Frequently Asked Questions
What is the half-life of Dolutegravir?
The elimination half-life of Dolutegravir depends on patient-specific factors. Based on published models, the typical half-life is approximately ~14 h.
How is Dolutegravir administered?
Dolutegravir is administered via the Oral route. It is indicated for HIV-1 infection. As a Integrase Strand Transfer Inhibitor (INSTI), dosing regimens should follow approved prescribing information and clinical guidelines.
What are the key PK parameters of Dolutegravir?
Key pharmacokinetic parameters for Dolutegravir include clearance (CL), volume of distribution (Vd), and elimination half-life. See the PK Parameters section above for specific values from published models.
Can I simulate Dolutegravir dosing scenarios for free?

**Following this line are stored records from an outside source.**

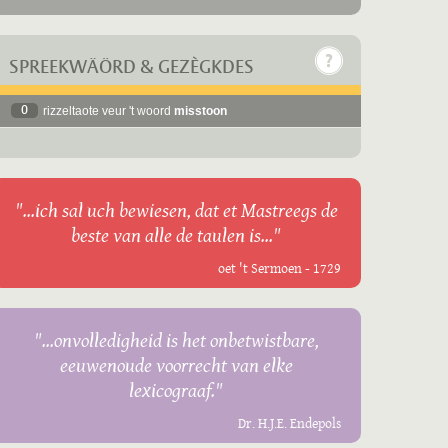
SPREEKWÄÖRD & GEZÈGKDES
0
rizzeltaote veur 't woord
misstoon
"...ich sal uch bewiesen, dat et Mastreegs de
beste van alle de taulen is..."
oet 't Sermoen - 1729
"...onvolledigheid is het onbetwistbare,
eeuwenoude voorrecht van elke
lexicograaf."
Dr. H.J.E. Endepols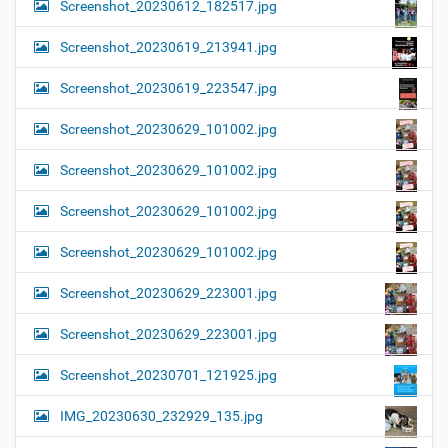
Screenshot_20230612_182517.jpg
Screenshot_20230619_213941.jpg
Screenshot_20230619_223547.jpg
Screenshot_20230629_101002.jpg
Screenshot_20230629_101002.jpg
Screenshot_20230629_101002.jpg
Screenshot_20230629_101002.jpg
Screenshot_20230629_223001.jpg
Screenshot_20230629_223001.jpg
Screenshot_20230701_121925.jpg
IMG_20230630_232929_135.jpg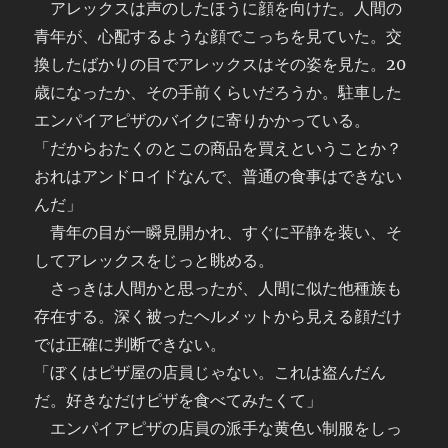
アレックスは声のしたほうに顔を向けた。人間の
青年が、心配するような顔でこっちを見ていた。交
換したばかりの目でアレックスはその姿を見た。20
歳になったか、その手前くらいだろうか。駐車した
エンパイアピザのバイクに寄りかかっている。
「だからおたくのとこの商品を買えということか？
おれはアンドロイドなんで、普通の食事はできない
んだ」
青年の目が一瞬見開かれ、すぐに平静を装い、そ
してアレックスをじっと眺める。
さっきは人間かと思ったが、人間に似た他種族も
存在する。深く被ったヘルメットから見える顔だけ
では正確に判断できない。
「ぼくはピザ屋の店員じゃない。これは盗んだん
だ。好きなだけピザを食べてみたくて」
エンパイアピザの店員の派手な黄色い制服をしっ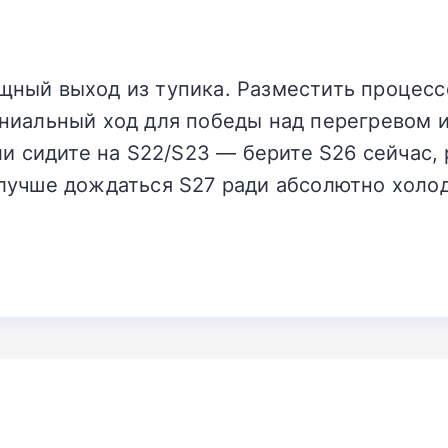
ный выход из тупика. Разместить процессо
ниальный ход для победы над перегревом и
ли сидите на S22/S23 — берите S26 сейчас, 
лучше дождаться S27 ради абсолютно холод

Yes! PKPDBuilder offers a completely free, interactive Dolutegravir PK simulator based on published pharmacometric models. No login required. Use it to explore different doses, dosing intervals, and patient covariates.
⚠️ Disclaimer
This guide is for research and educational purposes only. It is not intended for clinical decision-making or patient dosing. Parameters are derived from published literature and represent population estimates. Always consult approved prescribing information for clinical use.